→ **Requirement**
Go to the line in the entries below that holds "DEICHMANN Filiale" and repeat exactly from there through the line that holds "más importantes para", inclusive.

→ **Exercise data**
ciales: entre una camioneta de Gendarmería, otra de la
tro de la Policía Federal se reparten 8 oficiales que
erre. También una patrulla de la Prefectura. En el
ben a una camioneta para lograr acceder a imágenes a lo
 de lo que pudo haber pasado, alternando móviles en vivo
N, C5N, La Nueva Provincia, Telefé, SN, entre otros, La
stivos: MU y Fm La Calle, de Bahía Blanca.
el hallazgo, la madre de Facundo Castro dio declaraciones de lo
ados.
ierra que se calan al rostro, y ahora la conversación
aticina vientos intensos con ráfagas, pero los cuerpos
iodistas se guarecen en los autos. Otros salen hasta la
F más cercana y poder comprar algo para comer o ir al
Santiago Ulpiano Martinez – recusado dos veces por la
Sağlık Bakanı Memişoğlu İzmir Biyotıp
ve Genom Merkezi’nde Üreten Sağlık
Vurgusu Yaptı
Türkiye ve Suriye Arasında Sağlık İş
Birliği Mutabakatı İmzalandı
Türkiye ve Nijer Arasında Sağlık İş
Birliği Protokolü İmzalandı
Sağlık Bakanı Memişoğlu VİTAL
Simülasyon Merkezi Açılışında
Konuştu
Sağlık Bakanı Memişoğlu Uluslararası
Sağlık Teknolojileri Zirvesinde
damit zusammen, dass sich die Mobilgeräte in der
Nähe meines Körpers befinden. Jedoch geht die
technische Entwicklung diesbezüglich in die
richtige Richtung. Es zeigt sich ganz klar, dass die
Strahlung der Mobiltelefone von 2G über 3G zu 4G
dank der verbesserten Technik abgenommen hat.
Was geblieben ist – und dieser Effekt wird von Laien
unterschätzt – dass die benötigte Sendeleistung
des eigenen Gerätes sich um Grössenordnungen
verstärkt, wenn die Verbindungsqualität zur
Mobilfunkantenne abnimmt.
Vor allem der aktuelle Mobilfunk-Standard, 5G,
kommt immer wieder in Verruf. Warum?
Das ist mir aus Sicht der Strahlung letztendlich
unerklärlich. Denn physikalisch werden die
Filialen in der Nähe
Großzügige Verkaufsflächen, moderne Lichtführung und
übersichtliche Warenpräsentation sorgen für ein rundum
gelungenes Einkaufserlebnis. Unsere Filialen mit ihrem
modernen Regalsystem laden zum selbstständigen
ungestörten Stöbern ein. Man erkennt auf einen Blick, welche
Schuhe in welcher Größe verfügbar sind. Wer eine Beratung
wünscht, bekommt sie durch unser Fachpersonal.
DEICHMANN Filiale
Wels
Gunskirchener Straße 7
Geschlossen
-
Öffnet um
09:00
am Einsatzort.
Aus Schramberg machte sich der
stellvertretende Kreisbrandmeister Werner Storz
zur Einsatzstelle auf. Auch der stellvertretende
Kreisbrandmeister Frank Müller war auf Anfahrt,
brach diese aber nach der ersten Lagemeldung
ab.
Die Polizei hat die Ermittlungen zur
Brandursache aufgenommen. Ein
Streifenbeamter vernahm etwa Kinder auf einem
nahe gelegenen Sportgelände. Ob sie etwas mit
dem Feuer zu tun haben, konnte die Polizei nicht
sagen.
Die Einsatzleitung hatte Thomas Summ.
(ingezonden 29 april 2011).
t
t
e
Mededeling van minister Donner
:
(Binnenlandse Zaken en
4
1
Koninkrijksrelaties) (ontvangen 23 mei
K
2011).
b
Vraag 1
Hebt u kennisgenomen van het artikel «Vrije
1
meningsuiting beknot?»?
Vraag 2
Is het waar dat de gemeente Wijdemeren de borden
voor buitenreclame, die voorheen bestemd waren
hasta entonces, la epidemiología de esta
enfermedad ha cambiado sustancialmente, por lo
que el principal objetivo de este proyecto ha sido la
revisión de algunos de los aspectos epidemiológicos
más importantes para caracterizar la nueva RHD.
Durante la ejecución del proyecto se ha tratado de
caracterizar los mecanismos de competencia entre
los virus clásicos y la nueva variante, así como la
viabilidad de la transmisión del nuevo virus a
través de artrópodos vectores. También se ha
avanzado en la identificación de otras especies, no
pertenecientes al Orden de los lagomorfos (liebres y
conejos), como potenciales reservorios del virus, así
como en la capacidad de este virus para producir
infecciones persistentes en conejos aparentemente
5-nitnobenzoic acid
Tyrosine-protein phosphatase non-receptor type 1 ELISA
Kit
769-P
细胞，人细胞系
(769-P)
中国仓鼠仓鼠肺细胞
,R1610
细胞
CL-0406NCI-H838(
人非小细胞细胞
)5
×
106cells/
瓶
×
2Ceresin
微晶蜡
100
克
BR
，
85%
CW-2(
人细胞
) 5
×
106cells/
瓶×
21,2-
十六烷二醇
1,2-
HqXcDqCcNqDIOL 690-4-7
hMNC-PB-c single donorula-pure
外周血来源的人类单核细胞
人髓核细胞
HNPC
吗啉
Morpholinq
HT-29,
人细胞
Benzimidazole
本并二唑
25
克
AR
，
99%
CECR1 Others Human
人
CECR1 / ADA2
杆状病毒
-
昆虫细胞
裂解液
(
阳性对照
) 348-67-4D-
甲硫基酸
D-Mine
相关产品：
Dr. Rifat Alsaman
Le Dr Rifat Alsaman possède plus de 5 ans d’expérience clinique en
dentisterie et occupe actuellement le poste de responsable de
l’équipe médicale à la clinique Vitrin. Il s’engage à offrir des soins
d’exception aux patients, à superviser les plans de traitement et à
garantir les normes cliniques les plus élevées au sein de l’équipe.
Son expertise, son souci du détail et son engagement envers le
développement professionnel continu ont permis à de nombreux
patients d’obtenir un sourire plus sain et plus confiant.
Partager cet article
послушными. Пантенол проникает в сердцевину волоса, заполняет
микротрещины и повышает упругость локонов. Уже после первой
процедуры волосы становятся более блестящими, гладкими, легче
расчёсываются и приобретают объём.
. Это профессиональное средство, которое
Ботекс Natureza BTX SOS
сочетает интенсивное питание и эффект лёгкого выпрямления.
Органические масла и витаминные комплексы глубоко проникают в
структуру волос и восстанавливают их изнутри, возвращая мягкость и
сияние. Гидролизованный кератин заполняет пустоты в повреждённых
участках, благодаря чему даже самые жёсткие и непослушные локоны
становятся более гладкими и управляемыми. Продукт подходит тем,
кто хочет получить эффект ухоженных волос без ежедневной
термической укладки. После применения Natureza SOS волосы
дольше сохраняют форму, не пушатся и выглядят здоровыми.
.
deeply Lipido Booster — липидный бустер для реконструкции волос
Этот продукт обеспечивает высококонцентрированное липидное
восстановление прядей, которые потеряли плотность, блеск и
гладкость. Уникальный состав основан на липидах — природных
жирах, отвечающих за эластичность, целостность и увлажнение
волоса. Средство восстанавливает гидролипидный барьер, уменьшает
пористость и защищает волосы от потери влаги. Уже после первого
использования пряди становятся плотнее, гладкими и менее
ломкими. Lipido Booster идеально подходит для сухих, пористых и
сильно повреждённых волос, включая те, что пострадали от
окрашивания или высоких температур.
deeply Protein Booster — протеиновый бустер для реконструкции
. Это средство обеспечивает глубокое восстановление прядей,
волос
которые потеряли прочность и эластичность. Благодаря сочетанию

→ **Answer area**
DEICHMANN Filiale
Wels
Gunskirchener Straße 7
Geschlossen
-
Öffnet um
09:00
am Einsatzort.
Aus Schramberg machte sich der
stellvertretende Kreisbrandmeister Werner Storz
zur Einsatzstelle auf. Auch der stellvertretende
Kreisbrandmeister Frank Müller war auf Anfahrt,
brach diese aber nach der ersten Lagemeldung
ab.
Die Polizei hat die Ermittlungen zur
Brandursache aufgenommen. Ein
Streifenbeamter vernahm etwa Kinder auf einem
nahe gelegenen Sportgelände. Ob sie etwas mit
dem Feuer zu tun haben, konnte die Polizei nicht
sagen.
Die Einsatzleitung hatte Thomas Summ.
(ingezonden 29 april 2011).
t
t
e
Mededeling van minister Donner
:
(Binnenlandse Zaken en
4
1
Koninkrijksrelaties) (ontvangen 23 mei
K
2011).
b
Vraag 1
Hebt u kennisgenomen van het artikel «Vrije
1
meningsuiting beknot?»?
Vraag 2
Is het waar dat de gemeente Wijdemeren de borden
voor buitenreclame, die voorheen bestemd waren
hasta entonces, la epidemiología de esta
enfermedad ha cambiado sustancialmente, por lo
que el principal objetivo de este proyecto ha sido la
revisión de algunos de los aspectos epidemiológicos
más importantes para caracterizar la nueva RHD.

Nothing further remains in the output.